Exercise requirements:
Convert the records into a numbered list with blank lines left out, starting at the beginning of the records and going on through the line that contains "Anndavar etunai inniyavar Ps 34.mp3".

Records for the exercise:
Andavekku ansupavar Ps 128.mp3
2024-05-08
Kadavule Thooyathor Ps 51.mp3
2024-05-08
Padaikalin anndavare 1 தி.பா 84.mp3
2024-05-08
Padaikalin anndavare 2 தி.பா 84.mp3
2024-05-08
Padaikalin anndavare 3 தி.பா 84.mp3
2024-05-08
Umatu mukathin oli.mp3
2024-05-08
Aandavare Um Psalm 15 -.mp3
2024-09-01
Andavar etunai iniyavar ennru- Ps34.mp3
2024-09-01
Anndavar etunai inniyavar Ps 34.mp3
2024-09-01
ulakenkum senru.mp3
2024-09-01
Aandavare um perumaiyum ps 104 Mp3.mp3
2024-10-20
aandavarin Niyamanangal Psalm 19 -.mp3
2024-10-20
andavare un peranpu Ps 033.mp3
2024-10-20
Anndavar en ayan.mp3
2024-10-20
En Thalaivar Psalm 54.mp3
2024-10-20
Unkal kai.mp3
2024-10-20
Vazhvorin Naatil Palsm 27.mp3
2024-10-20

Finished exercise:
1. Andavekku ansupavar Ps 128.mp3
2. 2024-05-08
3. Kadavule Thooyathor Ps 51.mp3
4. 2024-05-08
5. Padaikalin anndavare 1 தி.பா 84.mp3
6. 2024-05-08
7. Padaikalin anndavare 2 தி.பா 84.mp3
8. 2024-05-08
9. Padaikalin anndavare 3 தி.பா 84.mp3
10. 2024-05-08
11. Umatu mukathin oli.mp3
12. 2024-05-08
13. Aandavare Um Psalm 15 -.mp3
14. 2024-09-01
15. Andavar etunai iniyavar ennru- Ps34.mp3
16. 2024-09-01
17. Anndavar etunai inniyavar Ps 34.mp3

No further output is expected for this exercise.